Bradley’s Top Tips for Cultivating Courage
1. Form a loving, supportive and trusting environment
Babies can learn bravery immediately, simply from feeling secure in a loving and nourishing environment.
As they grow children can be coached to build courage through simple daily things such as, turning a light on in a dark room, petting animals, trying new foods, speaking in front of people, making friends and even trying new sports.
2. Create moments and activities where courage can be used
Investing time in creating moments where courage can be used builds confidence and ultimately creates brave adults.
3. Praise and reward effort over skill
Focus on praising and encouraging effort over skill as this develops a growth mindset that helps to overcome challenges and obstacles.

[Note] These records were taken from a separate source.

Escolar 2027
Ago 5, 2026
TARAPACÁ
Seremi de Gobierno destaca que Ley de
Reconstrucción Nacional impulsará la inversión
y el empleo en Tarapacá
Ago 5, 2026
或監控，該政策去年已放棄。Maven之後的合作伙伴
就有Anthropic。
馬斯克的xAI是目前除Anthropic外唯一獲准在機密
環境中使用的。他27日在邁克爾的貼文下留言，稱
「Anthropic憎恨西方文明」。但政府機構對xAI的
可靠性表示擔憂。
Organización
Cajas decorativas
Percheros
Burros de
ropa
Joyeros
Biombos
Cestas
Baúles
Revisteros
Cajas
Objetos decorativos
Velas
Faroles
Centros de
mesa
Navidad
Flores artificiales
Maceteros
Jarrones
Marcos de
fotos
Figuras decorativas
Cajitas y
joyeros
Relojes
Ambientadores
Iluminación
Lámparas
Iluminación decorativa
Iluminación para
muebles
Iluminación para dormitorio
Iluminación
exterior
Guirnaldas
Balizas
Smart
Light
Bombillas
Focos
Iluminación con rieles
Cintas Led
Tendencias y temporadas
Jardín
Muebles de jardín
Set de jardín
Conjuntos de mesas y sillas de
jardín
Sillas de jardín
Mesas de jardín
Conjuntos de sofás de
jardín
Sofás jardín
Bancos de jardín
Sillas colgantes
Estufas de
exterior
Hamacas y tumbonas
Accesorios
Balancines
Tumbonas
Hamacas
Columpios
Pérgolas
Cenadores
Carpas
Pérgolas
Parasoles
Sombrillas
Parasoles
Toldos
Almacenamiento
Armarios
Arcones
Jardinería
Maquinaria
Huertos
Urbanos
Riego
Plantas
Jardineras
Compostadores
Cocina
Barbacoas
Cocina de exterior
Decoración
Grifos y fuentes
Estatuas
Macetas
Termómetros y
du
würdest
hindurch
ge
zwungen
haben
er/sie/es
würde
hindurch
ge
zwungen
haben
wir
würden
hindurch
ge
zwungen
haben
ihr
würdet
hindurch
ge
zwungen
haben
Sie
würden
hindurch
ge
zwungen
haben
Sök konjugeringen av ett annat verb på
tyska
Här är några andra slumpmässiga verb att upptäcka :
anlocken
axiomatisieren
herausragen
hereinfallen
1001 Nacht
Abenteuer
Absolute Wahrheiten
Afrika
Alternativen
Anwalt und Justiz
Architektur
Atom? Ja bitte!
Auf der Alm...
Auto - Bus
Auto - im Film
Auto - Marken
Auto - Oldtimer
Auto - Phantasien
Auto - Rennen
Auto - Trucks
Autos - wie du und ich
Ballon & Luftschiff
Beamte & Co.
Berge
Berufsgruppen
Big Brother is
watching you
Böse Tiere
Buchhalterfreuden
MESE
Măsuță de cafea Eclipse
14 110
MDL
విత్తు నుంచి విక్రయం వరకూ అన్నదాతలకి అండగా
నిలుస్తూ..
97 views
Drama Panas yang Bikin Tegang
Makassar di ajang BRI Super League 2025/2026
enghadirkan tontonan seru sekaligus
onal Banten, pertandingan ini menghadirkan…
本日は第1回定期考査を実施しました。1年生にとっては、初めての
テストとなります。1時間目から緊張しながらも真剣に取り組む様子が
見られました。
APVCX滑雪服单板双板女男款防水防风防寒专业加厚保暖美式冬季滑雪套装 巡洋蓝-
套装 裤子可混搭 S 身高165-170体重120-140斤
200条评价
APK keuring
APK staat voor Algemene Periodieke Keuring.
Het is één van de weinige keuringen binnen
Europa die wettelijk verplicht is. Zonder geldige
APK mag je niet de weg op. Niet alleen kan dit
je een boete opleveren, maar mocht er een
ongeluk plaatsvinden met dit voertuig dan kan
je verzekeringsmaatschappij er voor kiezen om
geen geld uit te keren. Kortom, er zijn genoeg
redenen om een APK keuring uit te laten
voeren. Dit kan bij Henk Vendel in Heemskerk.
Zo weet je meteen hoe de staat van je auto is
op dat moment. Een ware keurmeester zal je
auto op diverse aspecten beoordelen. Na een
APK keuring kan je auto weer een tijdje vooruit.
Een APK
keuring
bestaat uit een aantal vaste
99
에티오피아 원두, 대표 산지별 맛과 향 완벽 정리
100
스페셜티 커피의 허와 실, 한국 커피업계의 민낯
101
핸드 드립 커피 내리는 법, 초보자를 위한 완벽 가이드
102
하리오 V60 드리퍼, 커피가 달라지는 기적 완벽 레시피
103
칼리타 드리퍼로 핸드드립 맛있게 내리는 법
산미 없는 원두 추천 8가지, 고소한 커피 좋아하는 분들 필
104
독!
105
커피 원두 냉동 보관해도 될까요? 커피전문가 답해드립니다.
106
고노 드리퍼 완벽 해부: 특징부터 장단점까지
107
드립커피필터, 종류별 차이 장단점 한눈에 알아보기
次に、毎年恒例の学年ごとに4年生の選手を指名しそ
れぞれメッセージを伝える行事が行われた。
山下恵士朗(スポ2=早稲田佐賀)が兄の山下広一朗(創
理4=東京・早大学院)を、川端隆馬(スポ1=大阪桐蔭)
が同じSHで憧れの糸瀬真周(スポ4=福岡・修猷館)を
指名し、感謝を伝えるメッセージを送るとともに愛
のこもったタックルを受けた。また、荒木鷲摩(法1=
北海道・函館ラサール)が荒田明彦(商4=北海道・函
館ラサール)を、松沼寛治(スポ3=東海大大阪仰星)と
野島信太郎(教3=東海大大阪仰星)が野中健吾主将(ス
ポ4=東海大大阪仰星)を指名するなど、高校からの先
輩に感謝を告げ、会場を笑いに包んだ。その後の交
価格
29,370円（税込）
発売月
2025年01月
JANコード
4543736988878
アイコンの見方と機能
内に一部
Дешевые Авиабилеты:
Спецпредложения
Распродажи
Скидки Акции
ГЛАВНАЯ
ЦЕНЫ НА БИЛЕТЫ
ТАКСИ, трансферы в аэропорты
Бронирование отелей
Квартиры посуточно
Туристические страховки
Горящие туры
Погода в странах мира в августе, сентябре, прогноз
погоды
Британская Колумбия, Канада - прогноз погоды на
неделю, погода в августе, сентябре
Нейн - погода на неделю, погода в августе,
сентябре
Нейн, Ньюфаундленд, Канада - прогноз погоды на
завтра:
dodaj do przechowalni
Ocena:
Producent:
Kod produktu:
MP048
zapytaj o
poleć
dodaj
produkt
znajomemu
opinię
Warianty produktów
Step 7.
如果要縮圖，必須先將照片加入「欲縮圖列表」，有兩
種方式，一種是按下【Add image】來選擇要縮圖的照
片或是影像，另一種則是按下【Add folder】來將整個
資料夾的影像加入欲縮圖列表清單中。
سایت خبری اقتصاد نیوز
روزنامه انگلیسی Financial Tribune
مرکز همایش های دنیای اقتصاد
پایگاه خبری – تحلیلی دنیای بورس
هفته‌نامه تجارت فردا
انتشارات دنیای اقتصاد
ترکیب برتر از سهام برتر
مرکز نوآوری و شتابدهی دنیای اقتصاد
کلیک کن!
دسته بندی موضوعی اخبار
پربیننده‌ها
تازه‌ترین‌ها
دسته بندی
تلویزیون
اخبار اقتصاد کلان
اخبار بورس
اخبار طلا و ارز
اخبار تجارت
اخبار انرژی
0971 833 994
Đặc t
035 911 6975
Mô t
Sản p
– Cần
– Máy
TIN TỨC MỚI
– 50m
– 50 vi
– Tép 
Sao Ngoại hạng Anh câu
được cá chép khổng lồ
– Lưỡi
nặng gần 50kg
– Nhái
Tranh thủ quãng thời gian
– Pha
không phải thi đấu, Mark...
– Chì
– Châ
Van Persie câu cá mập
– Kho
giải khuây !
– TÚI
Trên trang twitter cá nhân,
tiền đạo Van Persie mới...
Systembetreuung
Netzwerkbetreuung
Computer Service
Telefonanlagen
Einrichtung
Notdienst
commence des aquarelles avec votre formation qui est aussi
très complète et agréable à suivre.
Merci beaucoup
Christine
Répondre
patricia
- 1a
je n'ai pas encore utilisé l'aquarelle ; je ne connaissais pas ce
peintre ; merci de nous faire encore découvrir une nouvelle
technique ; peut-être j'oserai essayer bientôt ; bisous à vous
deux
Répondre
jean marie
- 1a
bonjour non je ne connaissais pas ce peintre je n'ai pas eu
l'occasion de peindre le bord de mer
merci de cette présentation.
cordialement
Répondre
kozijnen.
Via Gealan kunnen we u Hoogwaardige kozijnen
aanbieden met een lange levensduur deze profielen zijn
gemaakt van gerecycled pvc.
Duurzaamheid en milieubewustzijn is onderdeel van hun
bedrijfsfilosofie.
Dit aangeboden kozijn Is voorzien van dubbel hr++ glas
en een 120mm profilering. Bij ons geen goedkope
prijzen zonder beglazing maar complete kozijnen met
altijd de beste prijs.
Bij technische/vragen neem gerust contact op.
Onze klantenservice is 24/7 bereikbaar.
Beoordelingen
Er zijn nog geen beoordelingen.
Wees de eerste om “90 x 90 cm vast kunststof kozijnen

4. Show them and lead by example
Kids look up to their parents like superheroes. As they grow up, they emulate what you do and hear what you say even though they may not show it all the time, their brains are growing sponges. So being a role model and leading the way is key.
5. Encourage them to be themselves
Being yourself in today’s world can be tricky but from a young age if this is encouraged, this is the ultimate tool for personal growth and confidence.
6. Educating young minds
Understanding and hands on teaching the difference between courage, confidence and bravery across all aspects of everyday life.
7. Skills and strengths are continually developed
Connections formed in the brain (just like muscles) if they are not used they become weaker so continual effort is needed to improve these connections.
8. Choose and encourage healthy role models
We are the average of the 5 people we spend the most time with growing up and throughout our life. So choose your children’s influences wisely if you want to cultivate bravery.
9. Healthy diet, daily exercise and good sleep
Good food, sleep and exercise are the basic, most effective ways to recover and support building a strong body and mind.